Greg McLelland, Corus’ executive vice president and chief revenue officer, said unscripted series are a “huge” part of the broadcaster’s strategy from a “pure revenue standpoint” in part because it’s easier to work sponsorships into those shows.

“When we have those unscripted Canadian shows, our sales teams get extremely excited because we can now put brands right into the show, and we can extend the brand with those hosts because we’ve had such a long relationship with them and they’re great people to work with,” he said.

Other unscripted shows include History Channel’s “Yukon Rescue,” a new docuseries following an emergency response team, and “Sounds Black,” a four-part documentary about the origins of Black music in Canada featuring Kardinal Offishall, Maestro Fresh Wes, Deborah Cox and more.

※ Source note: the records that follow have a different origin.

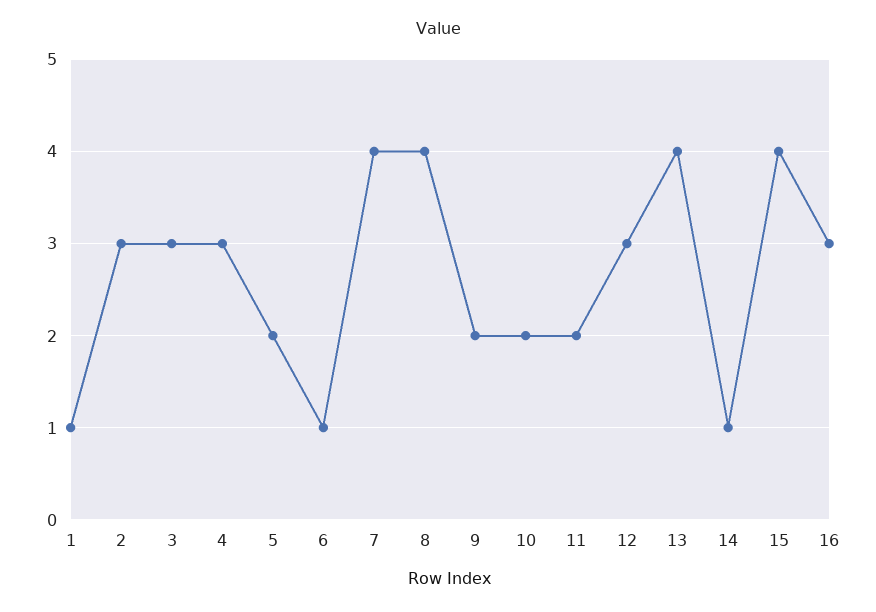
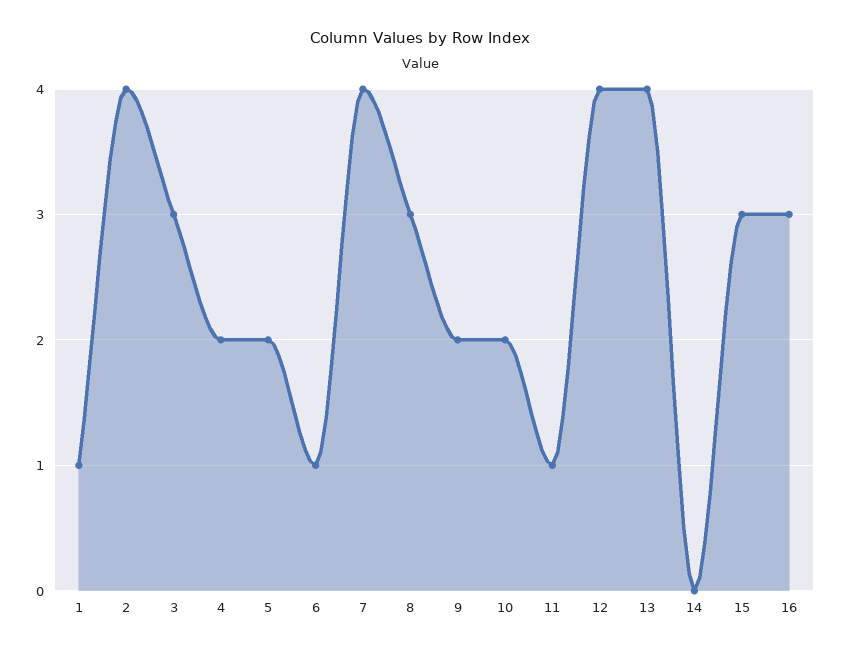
  {
    "1": 1,
-   "2": 3,
+   "2": 4,
    "3": 3,
-   "4": 3,
+   "4": 2,
    "5": 2,
    "6": 1,
    "7": 4,
-   "8": 4,
+   "8": 3,
    "9": 2,
    "10": 2,
-   "11": 2,
+   "11": 1,
-   "12": 3,
+   "12": 4,
    "13": 4,
-   "14": 1,
+   "14": 0,
-   "15": 4,
+   "15": 3,
    "16": 3
  }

Global’s homegrown scripted fare includes the B.C.-shot crime drama “Murder in a Small Town” with Vancouver’s Rossif Sutherland and Kristin Kreuk, set for fall, and the mid-season return of the Victor Garber legal drama “Family Law.”

The channel’s hip-hop drama “Robyn Hood,” a reimagining of the Robin Hood tale by Director X that premiered last September, is not returning due to poor ratings, said Reeb.

Global’s fall lineup includes U.S. imports delayed by last year’s Hollywood actors and writers strikes, including CBS’ gender-swapped “Matlock” starring Kathy Bates and the Damon Wayans comedy “Poppa’s House,” in which he plays a divorced radio host navigating his love life while parenting his adult son, played by Damon Wayans Jr.

Groups representing Canadian actors, writers and producers have said eased spending rules for Corus will hurt local creators and result in fewer original homegrown stories, but Reeb said Corus is “doing more than our part to support the Canadian ecosystem.”

He said more of the onus for CanCon should fall on streaming giants like Netflix and Disney Plus.

“We are a small part of the massive media ecosystem that is increasingly occupied by foreign streaming giants and foreign tech giants that are coming into Canada and gobbling up parts of the market and parts of the revenue streams. It’s incumbent on everybody to play their part,” he said.

Reeb added that Corus “will air more Canadian content across our networks this year than all of the streaming services combined,” including its news programs and unscripted series.

On Tuesday, the CRTC said online streaming services operating in Canada will be required to contribute five per cent of their revenues to support local news and the production of Canadian content.

Corus must contribute 30 per cent of its revenues to Canadian content.

Reeb said the move is “a very nice start.”